La loi du 3 avril 1955 telle que modifiée en 2015 ne définit pas un régime unique ; elle énonce les mesures de police attentatoires aux libertés, susceptibles de recevoir application : interdiction de circulation (article 5)[20], assignation à résidence (article 6)[21], dissolution des associations et groupements de fait (article 6-1), fermeture provisoire des salles des lieux de réunion (article 8)[22], réquisition de personnes ou de biens (article 10)[23], perquisition de jour et de nuit (article 11)[24], saisie et exploitation des données personnelles (article 11)[25], interruption des services de communication au public (article 11, II).
Le contrôle que réalise le juge administratif sur les mesures de police prises en application de la loi du 3 avril 1955 modifiée doit être analysé, ce d’autant que son rôle a été très largement surestimé, surévalué par le législateur.
Il faudra ainsi étudier premièrement la loi du 20 novembre 2015[26] qui en consacrant un quasi-monopole du contrôle des mesures de police au profit de la juridiction administrative, a procédé à un véritable effeuillage des pouvoirs habituellement conférés au juge judiciaire. Deuxièmement, plusieurs soupçons semblent peser sur le juge administratif dans le contrôle qu’il réalise sur les mesures administratives découlant de la loi relative à l’état d’urgence. Il conviendra alors de le décrypter pour déterminer s’il s’agit ou non d’un contrôle frileux.
- La surestimation du rôle du juge administratif.
Le juge administratif n’a que tardivement été considéré comme un juge gardien des libertés fondamentales. Pour qu’il soit érigé en protecteur de celles-ci, il a donc fallu qu’il convainque, qu’il persuade et désarme les méfiances qui pesaient originellement contre lui. La fin du XXème et le début du XXIème siècle seront alors déterminants tant pour solidifier son assise, renforcer son office que forger le mythe d’un juge garant des droits fondamentaux. Dans cette logique, de nombreuses exigences semblaient devoir être attendues du juge administratif dans le cadre de son contrôle sur les mesures de police émanant de la loi du 3 avril 1955 ; ce d’autant que dans sa nouvelle mouture, à l’exception de la commission des infractions reconnues à l’article 13[27], le législateur l’a doté d’un contrôle exclusif de ces mesures de police. Cette réserve de compétence au profit du juge administratif et plus particulièrement au juge des référés est explicitée à son article 14-1[28]. L’autorité judiciaire y apparait totalement muselée. Le premier président de la Cour de cassation, Bertrand Louvel a questionné Christiane Taubira, alors Garde de sceaux, sur les défaillances ou risques que présenterait l’autorité judiciaire pour expliquer que l’Etat préfère l’éviter[29]. A lire le rapport présenté devant l’Assemblée nationale par Jean-Jacques Urvoas, actuel Garde des sceaux, la seule justification tiendrait à la nécessité de répondre avec efficacité à la menace terroriste[30]. Le but parait être de parvenir à une certaine instantanéité dans l’application des mesures de police.

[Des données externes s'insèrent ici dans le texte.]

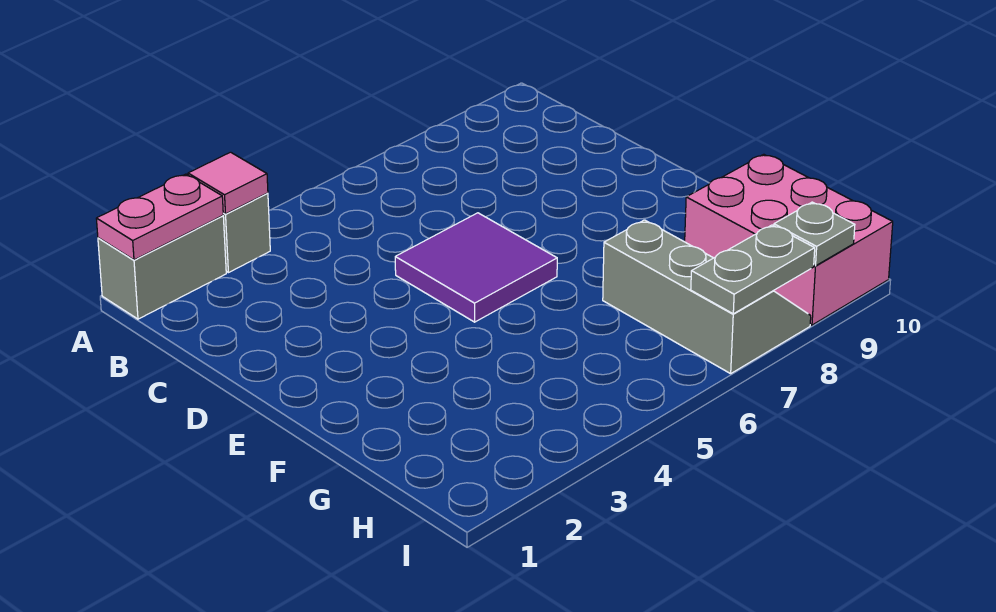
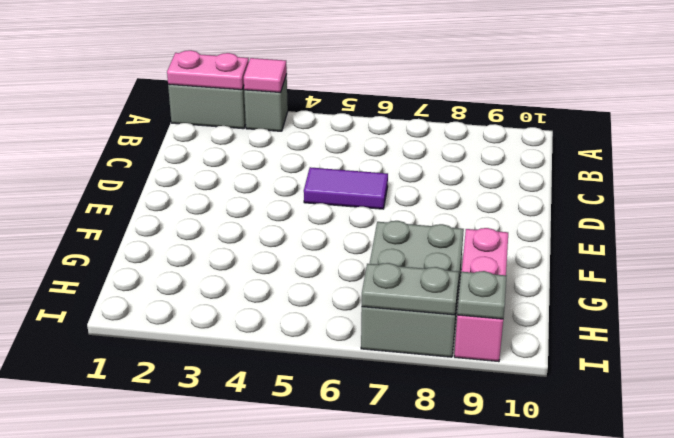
purple tile D5:E6 level 1 -> purple tile D5:D6 level 1
grey slope G7:I8 level 1 top 7 -> grey brick G7:I8 level 1
pink brick G9:I10 level 1 -> pink brick G9:I9 level 1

Les magistrats de l’autorité judiciaire ont dénoncé publiquement cette méfiance à leur égard et fait part de leurs inquiétudes les plus vives concernant les mesures législatives encadrant l’état d’urgence[31]. Il nous semble important de livrer l’amorce de cette déclaration :
« Dans un pays tragiquement endeuillé et attaqué dans ses fondements démocratiques les plus précieux, l’autorité judiciaire doit, plus que jamais, assumer le rôle et la place qui lui sont reconnus par la Constitution » dans la défense des libertés individuelles.

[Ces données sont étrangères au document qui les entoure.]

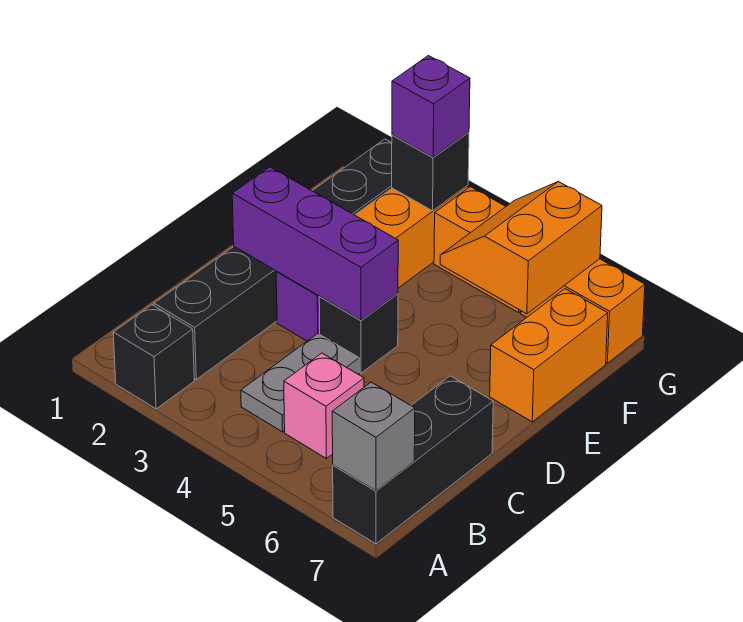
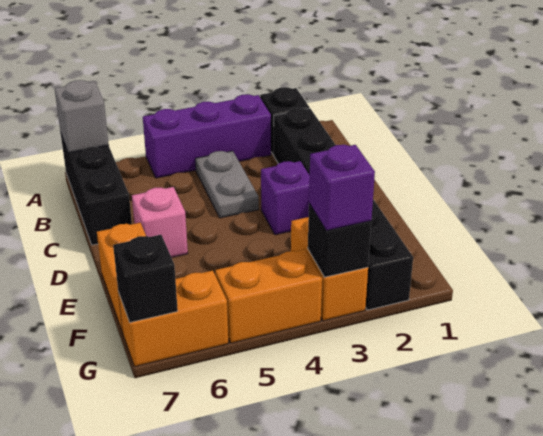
pink brick B5 level 1 -> pink brick D6 level 1
purple brick D2:D4 level 2 -> purple brick A3:A5 level 1
black brick D4 level 1 -> black brick G7 level 2
orange slope F5:G6 level 2 top 6 -> none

Tel que l’affirme l’article 66 de la Constitution :
« Nul ne peut être arbitrairement détenu. – L’autorité judiciaire, gardienne de la liberté individuelle, assure le respect de ce principe dans les conditions prévues par la loi “.
Il faut rappeler ici la distinction à laquelle procède le Conseil constitutionnel entre les mesures « privatives » de liberté, contrôlées par le juge judiciaire, et celles « restrictives » de liberté relevant de la compétence du juge administratif. Le législateur modifiant la loi du 3 avril 1955 a toutefois confié le contrôle des mesures de police (assignation à résidence, perquisition, saisie) au juge administratif. En matière d’assignation à résidence, le Conseil constitutionnel avait considéré qu’une telle mesure, affectant un ressortissant étranger sous le coup d’une obligation de quitter le territoire français, ne comportait « aucune privation de la liberté individuelle » au sens de l’article 66 de la Constitution[32]. En matière de perquisition judiciaire, les sages du Palais Royal ont par exemple assimilé la possibilité de diriger des perquisitions de jour ou de nuit au contrôle de l’autorité judiciaire en tant que gardienne de la liberté individuelle[33]. Historiquement, si l’on se reporte à la prorogation de l’état d’urgence en novembre 2005, les parlementaires s’étaient questionnés sur l’opportunité d’un contrôle des perquisitions administratives par le juge administratif. Ils s’étaient toutefois accordés sur la nécessité de ne pas soustraire ces mesures de police à l’autorité judiciaire. Pascal Clément, alors garde des sceaux, affirmait solennellement, que les préfets ne pourraient décider une perquisition en application de l’état d’urgence « qu’après accord -et non avis – du procureur de la République »[34]. Pourtant dix ans plus tard, malgré la jurisprudence du Conseil constitutionnel, les parlementaires ont substitué à une autorisation préventive de l’autorité judiciaire, un contrôle a-posteriori du juge administratif. Cette incohérence avait d’ailleurs été maladroitement dénoncée par le député Patrick Devedjian lors de la discussion générale du projet de loi devant l’Assemblée nationale[35]. Il indique que « malgré la Constitution, on a substitué le juge administratif au juge judiciaire, ce remplacement provoquant un débat ». S’il relève la probable inconstitutionnalité du projet de loi, le débat n’a pas eu lieu et la question s’est trouvée rapidement recouverte par le flot des interventions. Philippe Bas, rapporteur du projet de loi devant le Sénat a alors qualifié le régime des perquisitions administratives de mesure « problématique au regard du cadre constitutionnel »[36].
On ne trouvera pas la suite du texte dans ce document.